What is expected
Exact copies of all the lines below are required, with the pictures omitted.

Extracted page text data
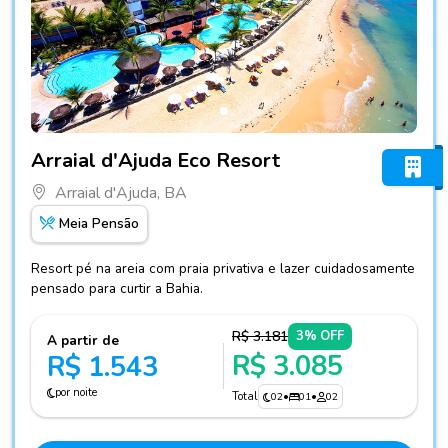
Fotos do hotel Arraial d'Ajuda Eco Resort
Arraial d'Ajuda Eco Resort
Arraial d'Ajuda, BA
Meia Pensão
Resort pé na areia com praia privativa e lazer cuidadosamente
pensado para curtir a Bahia.
R$ 3.181
3% OFF
A partir de
R$ 3.085
R$ 1.543
por noite
Total
02
•
01
•
02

Task result
Fotos do hotel Arraial d'Ajuda Eco Resort
Arraial d'Ajuda Eco Resort
Arraial d'Ajuda, BA
Meia Pensão
Resort pé na areia com praia privativa e lazer cuidadosamente
pensado para curtir a Bahia.
R$ 3.181
3% OFF
A partir de
R$ 3.085
R$ 1.543
por noite
Total
02
•
01
•
02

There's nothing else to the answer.